Hughes wrote more than 860 poems in his lifetime, and was heralded as an author of short stories, plays, essays, anthologies and as a journalist from the 1920s until his death in 1967.


Picture of James Mercer Langston Hughes taken in 1936. Picture of James Mercer Langston Hughes taken in 1936. Although Hughes lived in Harlem, the library was named in his honor in 1969 when it opened for public service. Langston Hughes Community Library is home of the Black Heritage Reference Center of Queens County, housing New York state’s largest public circulating collection of print and non-print material on the Black experience. This collection is now estimated at over 45,000 titles, including approximately 1,000 volumes of theses and dissertations on Black literature.

The plaque presentation will be part of the 28th annual Langston Hughes Celebration. It will be made by Rocco Staino, United for Libraries board member emeritus and director of the Empire State Center for the Book.

There will be an 11 a.m. screening of the biographical film, Hughes Dream Harlem by Darralyn Hudson; a plaque presentation by Rocco Staino and a lecture by author Jamal Joseph with a special musical rendition of Hughes’ poem “The Negro Speaks of Rivers” by the IMPACT Performing Ensemble, beginning at noon; at 1 p.m., “The Jacob Lawrence Migration Series” by MoMA staff member Marcia Garcia; a lecture on Langston Hughes and the Harlem Renaissance by historian Rashidah Ismaili Abu Bakr at 3:30 p.m.; Queens Borough President Helen M. Marshall will present six scholarships for African American Heritage Month at 4 p.m.; and at 4:30 p.m. there will be a musical performance, “Music from the Mind of the Trumpet” by Eddie Allen and Friends.

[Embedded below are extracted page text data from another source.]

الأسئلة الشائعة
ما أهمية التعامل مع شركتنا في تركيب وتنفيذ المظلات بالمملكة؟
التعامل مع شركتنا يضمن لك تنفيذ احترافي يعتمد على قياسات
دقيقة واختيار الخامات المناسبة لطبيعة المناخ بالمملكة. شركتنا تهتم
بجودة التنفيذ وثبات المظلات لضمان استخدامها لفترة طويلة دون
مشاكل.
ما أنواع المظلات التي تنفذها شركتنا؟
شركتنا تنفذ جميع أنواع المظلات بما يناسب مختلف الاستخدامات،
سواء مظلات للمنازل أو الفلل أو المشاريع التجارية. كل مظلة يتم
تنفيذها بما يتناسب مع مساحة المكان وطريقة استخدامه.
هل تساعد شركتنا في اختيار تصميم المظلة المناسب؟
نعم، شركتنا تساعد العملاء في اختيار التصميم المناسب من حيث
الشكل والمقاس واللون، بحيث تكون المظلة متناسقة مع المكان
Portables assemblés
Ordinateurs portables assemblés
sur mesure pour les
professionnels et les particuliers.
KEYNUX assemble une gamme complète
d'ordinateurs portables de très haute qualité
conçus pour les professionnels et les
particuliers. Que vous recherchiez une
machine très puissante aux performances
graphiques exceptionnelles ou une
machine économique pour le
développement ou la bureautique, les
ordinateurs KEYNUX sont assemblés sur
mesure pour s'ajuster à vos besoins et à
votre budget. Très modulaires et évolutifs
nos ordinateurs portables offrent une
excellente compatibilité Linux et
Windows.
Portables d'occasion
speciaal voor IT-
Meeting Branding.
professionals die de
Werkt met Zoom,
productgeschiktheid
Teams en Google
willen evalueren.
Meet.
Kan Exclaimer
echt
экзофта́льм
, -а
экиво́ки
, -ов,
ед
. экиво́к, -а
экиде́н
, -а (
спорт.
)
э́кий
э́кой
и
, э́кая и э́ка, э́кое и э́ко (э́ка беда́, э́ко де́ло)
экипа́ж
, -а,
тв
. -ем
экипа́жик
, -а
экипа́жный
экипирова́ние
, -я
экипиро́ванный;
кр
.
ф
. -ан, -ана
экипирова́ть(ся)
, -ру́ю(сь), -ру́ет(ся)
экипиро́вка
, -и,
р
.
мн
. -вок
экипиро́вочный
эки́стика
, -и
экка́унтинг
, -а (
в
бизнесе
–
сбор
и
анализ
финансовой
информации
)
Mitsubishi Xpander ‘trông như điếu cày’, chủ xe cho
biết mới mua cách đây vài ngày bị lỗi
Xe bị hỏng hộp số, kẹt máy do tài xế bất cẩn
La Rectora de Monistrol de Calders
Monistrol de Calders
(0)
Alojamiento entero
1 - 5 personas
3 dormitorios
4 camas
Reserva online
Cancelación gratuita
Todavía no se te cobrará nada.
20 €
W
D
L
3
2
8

The library was founded by residents of the Corona-East Elmhurst community. They formed the Library Action Committee of Corona-East Elmhurst, Inc. and operated the library’s daily operations from 1969 through 1987 as a “federally funded special project of Queens Library”. In 1987, Langston Hughes Community Library and Cultural Center gained full status and the responsibility of the library shifted to Queens Library. The Library Action Committee still has responsibility for funding and operating the after-school Homework Assistance Program and the Cultural Arts Program.